In the past nine months at least four novels** have been published that deal with date rape in high school. In all of them, the victims are female; in all of them, the incident is common knowledge within the group.  


WARNING:  Spoilers abound in the following reviews.


Some Boys by Patty Blount (Sourcebooks Fire trade paperback, 5 August 2014).


This is a gripping, gut-wrenching story about Grace Collier, who drank too much at a high school party, and was raped by Zac, a popular football player.  The boy then took a photo of her on his phone and posted it on a social media site.  When she reports the assault, she is harassed and verbally abused by other students, and tacitly by teachers and other school staff.   

The only person who's kind to her is Ian, who just happens to be Zac's best friend.  They generally avoid the subject, but when it comes up, Ian makes it clear that he believes his friend.


***

Bet Your Life (A Jess Tennant mystery) by Jane Casey (St. Martin's Griffin hardcover, 3 February 2015).

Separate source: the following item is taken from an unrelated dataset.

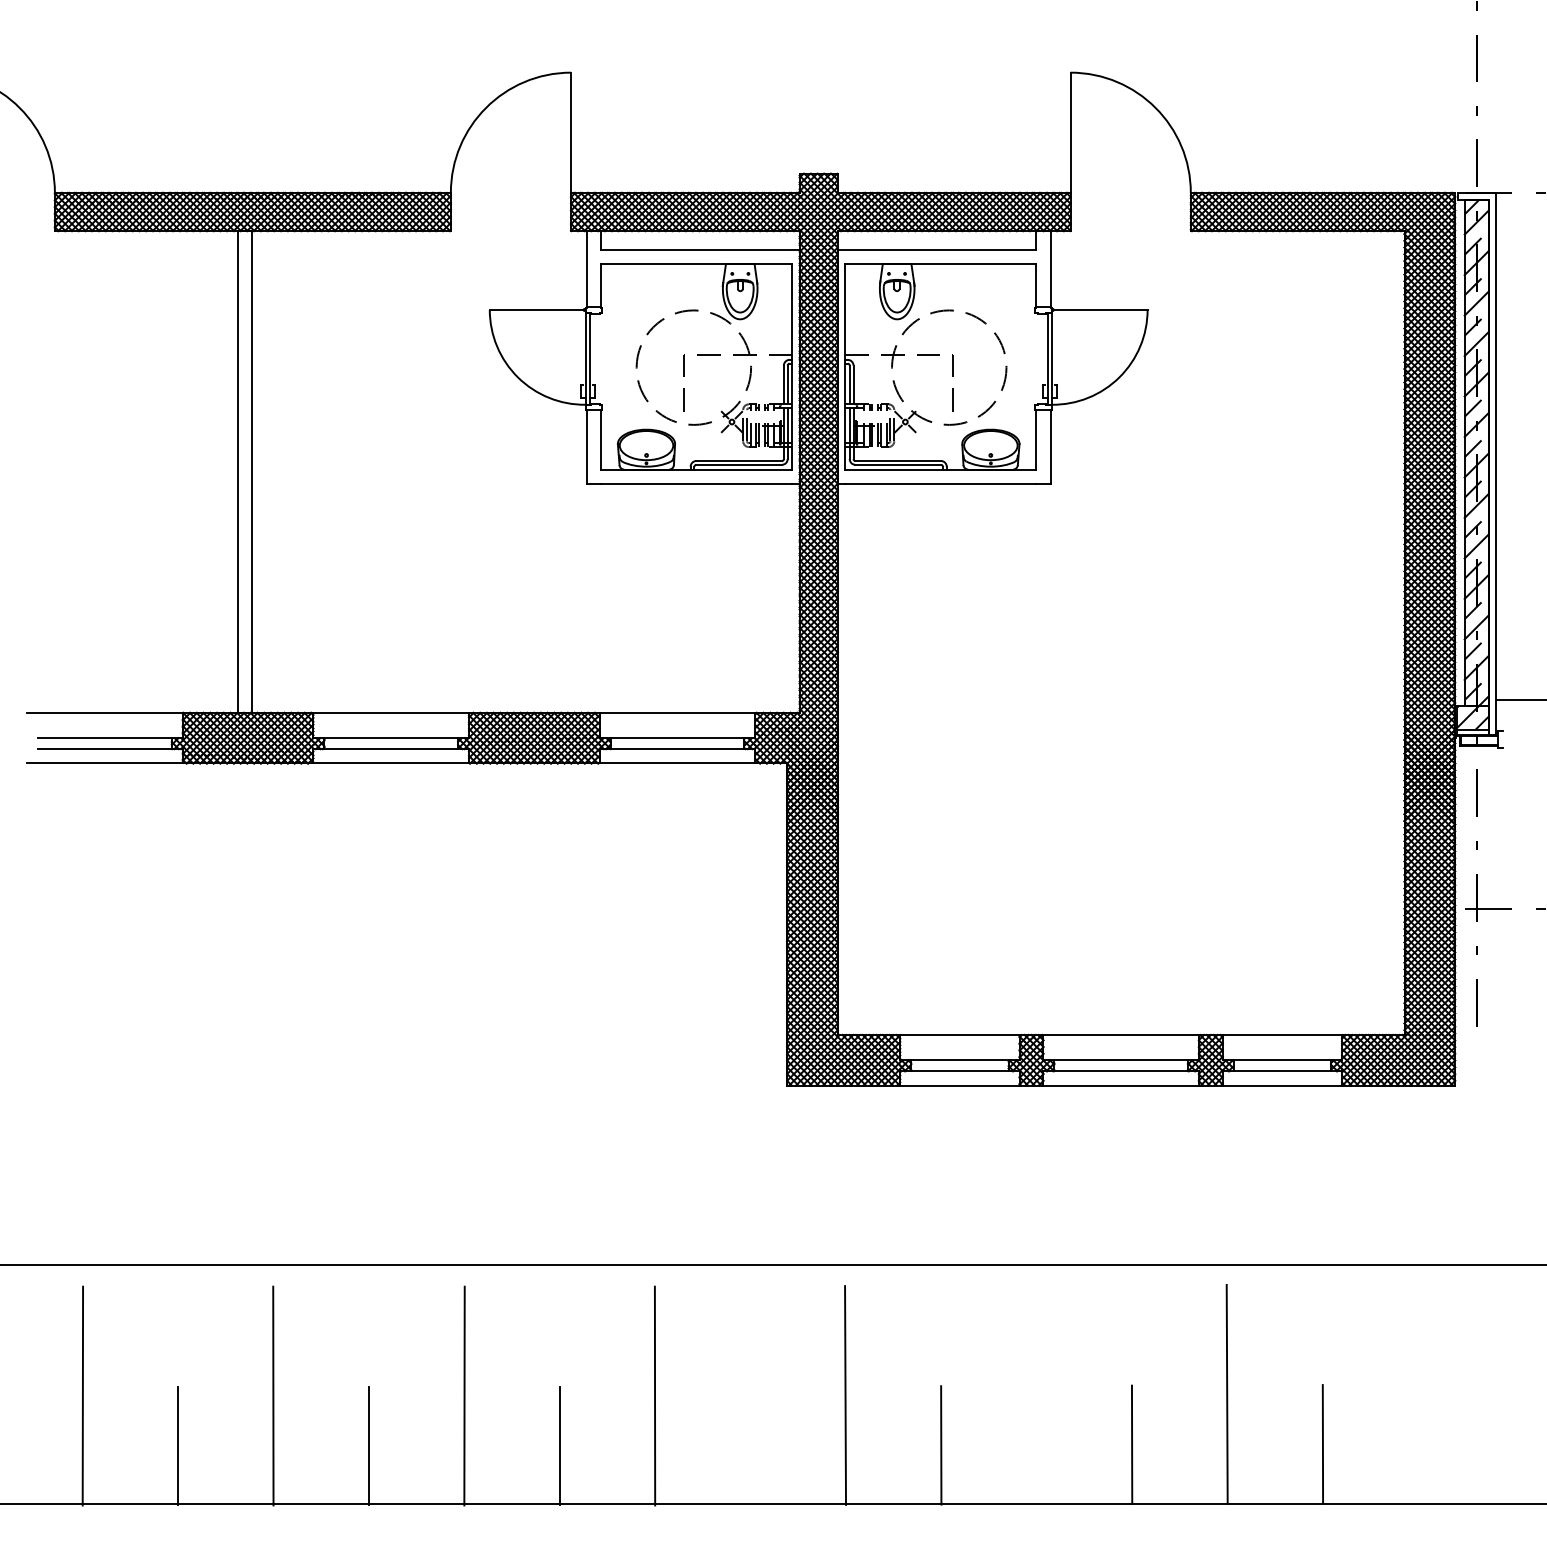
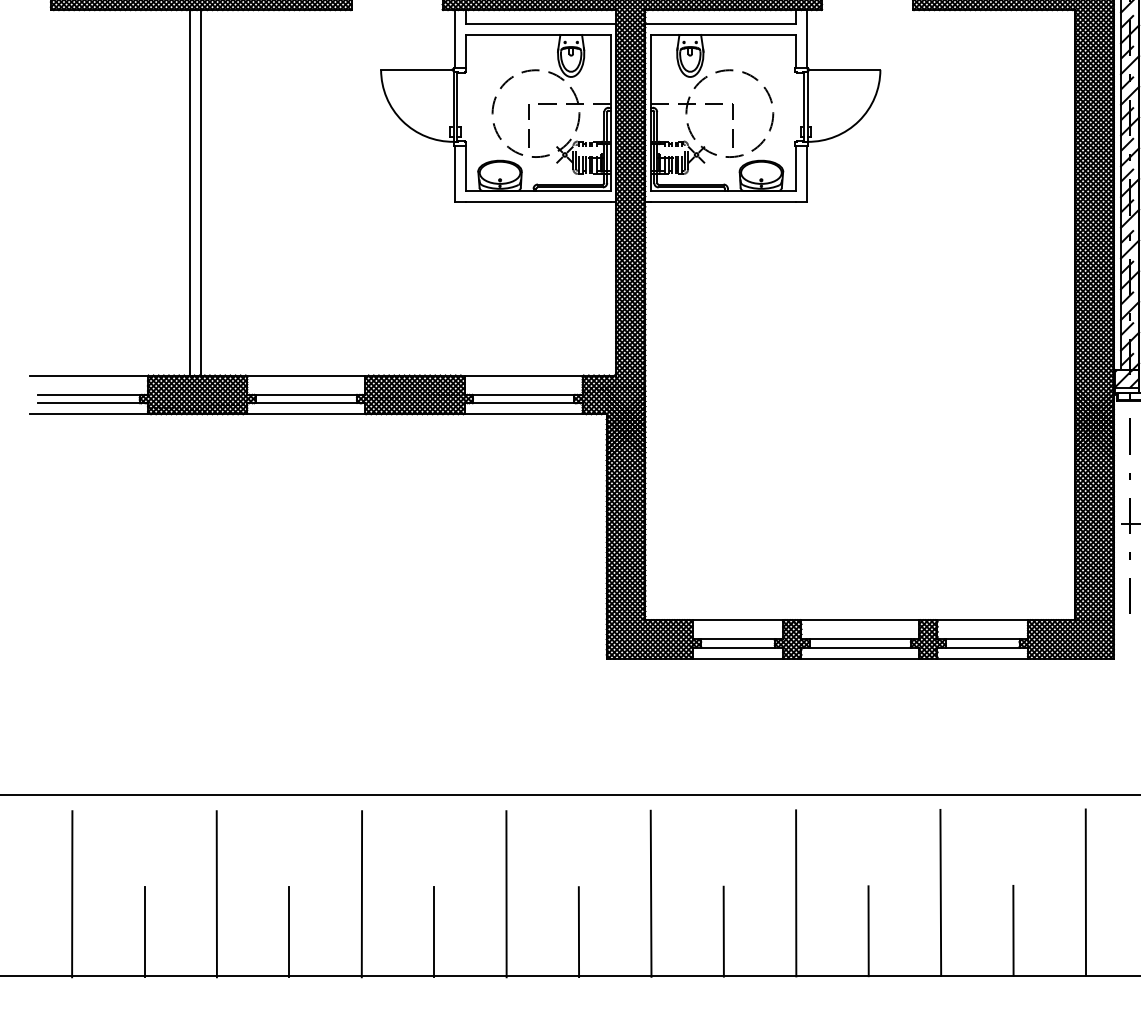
line: (1418, 1393) -> (1085, 892), added
line: (1036, 1394) -> (796, 893), added
line: (750, 1445) -> (578, 931), added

Ever since she proved that her cousin Freya was murdered rather than having killed herself, (How to Fall) Jess hasn't felt terribly comfortable in the English seaside village of Port Sentinel, where she's been living for a months now.  

On Hallowe'en night, she stumbles across Seb Dawson, lying in the street, obviously the victim of a hit-and-run.  Nobody seems to like Seb much, and even the police don't appear to be investigating very hard, and Jess, who needs to know what happened takes it upon herself to find out.  

What she learns is pretty awful.  Seb's parents are wealthy, and not around much, so he often has wild parties at his house, where he contrives situations in which the girls are abused and  the boys are encouraged do thinks Seb can blackmail them for later.

As Jess gets closer to the truth, Seb becomes nervous enough that he tries to trap her in a burning house.

***

All the Rage by Courtney Summers (St. Martin's Griffin hardcover, 14 April 2015).

Another heartbreaking story of a high school girl who was raped at a party.  Romy Grey, who already has a strike against her because she's from the wrong side of town, is believed to be lying when she accuses Kellan Turner, who happens to be a policeman's son.  

Penny, her former best friend drops Romy, and though she doesn't participate in the general tormenting, she doesn't try to stop it, either.  
Romy gets a job waiting tables in another town and tries to keep the two parts of her life completely separate.  But when , Penny turns up at the diner to tell her that Kellan might have abused another girl, Romy's sense of safety vanishes.  

And so does Penny.  And since it appears that Romy was the last to see her, she becomes a suspect.

***


All three of the above books are, like Speak, very well-written and extremely difficult to read. But, again like Speak, they are works that should be circulated and read and reviewed, in order to bring forward a very serious issue.





*Think Progress reported that as of 7 January 2015, that number had risen to 94.

** I've only come across four so far; there may be more.